ラリー最終日は4本のSSで構成され、その合計距離は約46kmと短い。しかし1回でも大きなミスをすれば逆転される可能性もあり、前戦のようにトラブルが起きれば勝利を失うかもしれない。そのためチームはクルマのチェックを入念に行ない、タナックも集中力を高めて最終日のステージに臨んだ。オープニングのSS20では大会5回目のベストタイムを記録。それはタナックにとって今季50回目、ヤリスWRCで120回目、そして通算200回目の記念すべき記録となった。
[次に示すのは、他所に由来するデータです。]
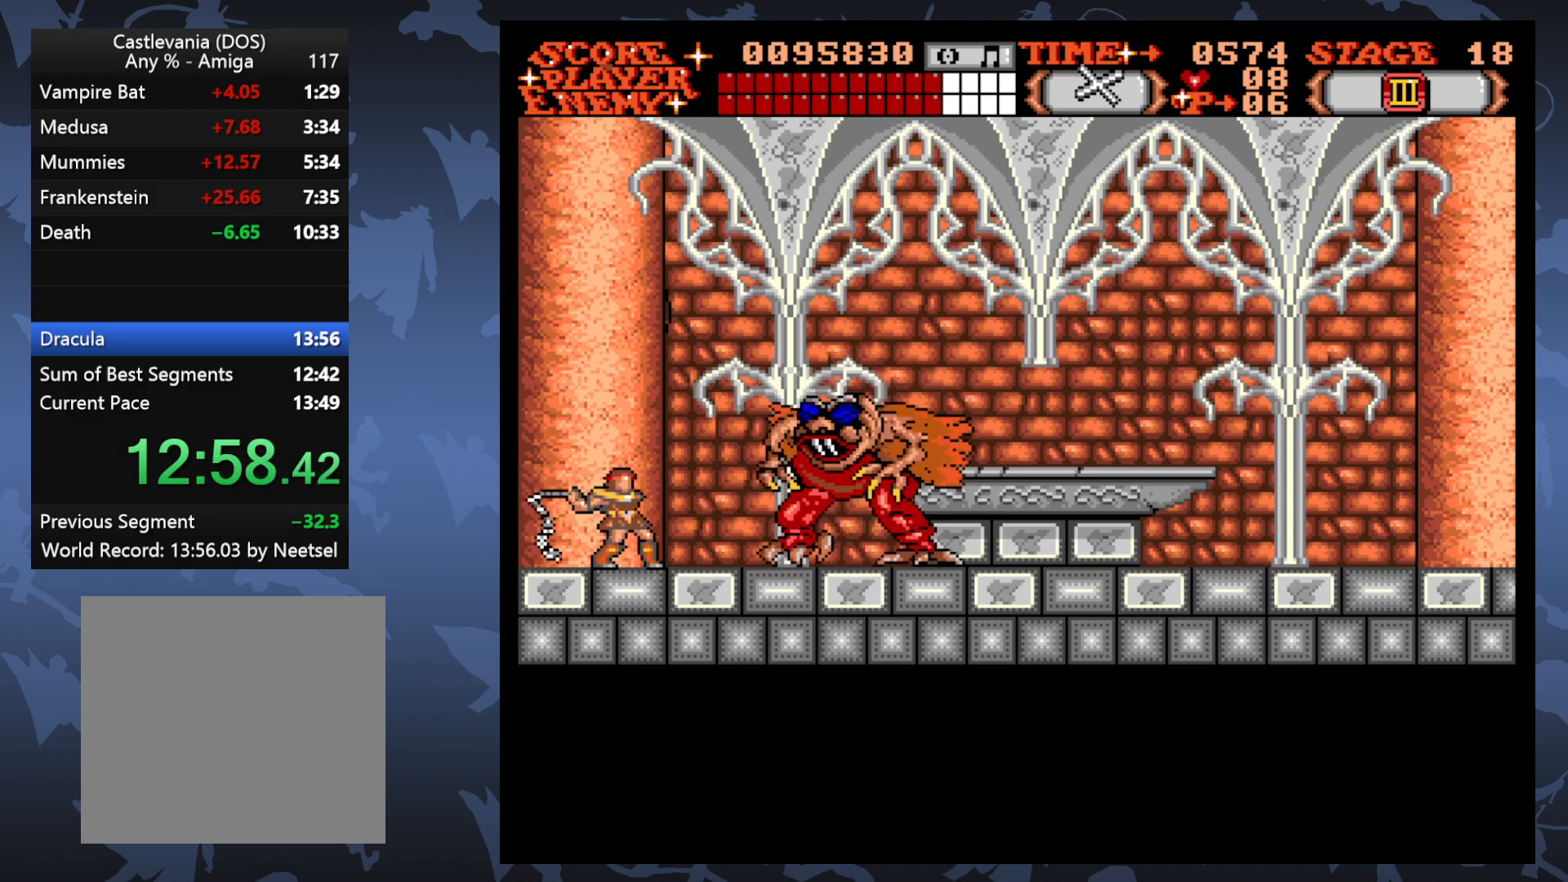
{"buttons": ["A"], "events": [[100, "A", "down"], [183, "A", "up"], [267, "A", "down"], [367, "A", "up"], [450, "A", "down"]]}
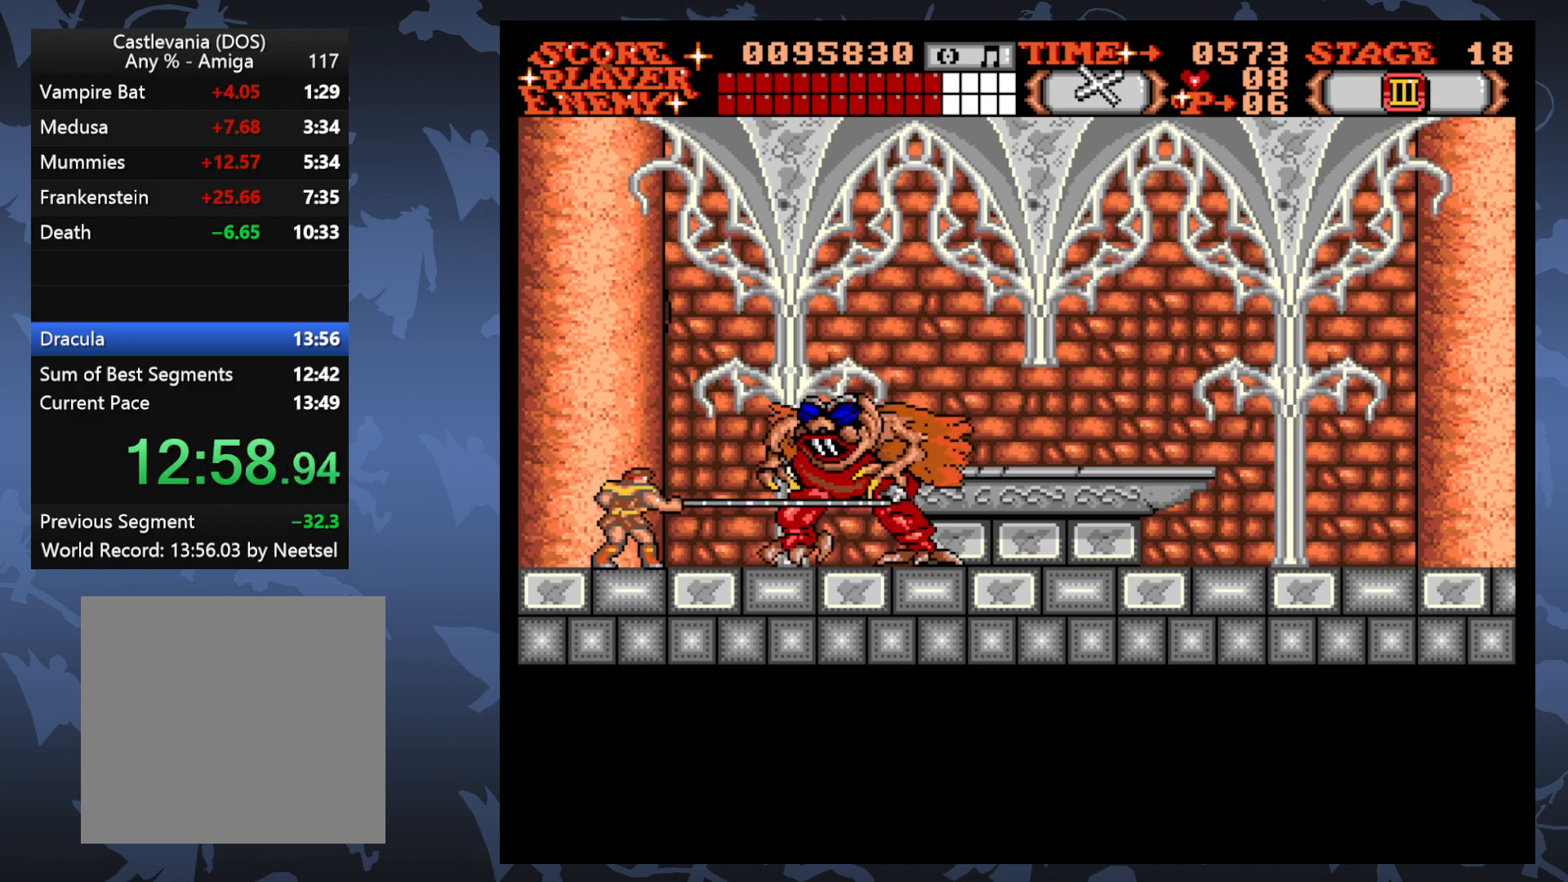
{"buttons": [], "events": [[50, "A", "up"], [133, "A", "down"], [233, "A", "up"], [317, "A", "down"], [417, "A", "up"]]}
総合2位のライバルとの差を20秒に拡げたタナックは、優勝への自信を深め、戦略を切り替えた。続く2本のステージではペースを抑え、ひたすらクリーンな走りでタイヤを温存。そして、ボーナスの選手権ポイントを得られる最終のパワーステージで、全開アタックを敢行した。結果、大会6回目のベストタイムをマークし、ボーナスの5ポイントを勝ち取った。そして、優勝により25ポイントを得、合計では30ポイントを獲得。ドライバー選手権におけるリードを大きく拡げた。タナックにとっては完璧なリザルトであり、前戦サルディニアの苦い記憶が、ようやく払拭された。そして、サービスで戦いを見守っていたエンジニア達も、6週間ぶりに重い空気から解放された。ラリーを通してクルマはノートラブル。選手達と、ようやく笑顔で握手をできるようになった。
「週末を通してクルマは完璧だった。チームメイトやライバルも速くコンマ1秒を争う厳しい戦いが続いたが、勝負に勝つことができて嬉しい。昨年はこのラリーでシーズン2勝目だったが、今季は既に4勝目だ。そう考えれば良い流れだといえるが、ライバルも非常に強力だし必ず巻き返してくるだろうから気を許すことはできない。さらに攻め続けないと、タイトルは獲れないだろう」と、タナック。最多となるシーズン4勝目も、タナックにとっては単なる通過点でしかない。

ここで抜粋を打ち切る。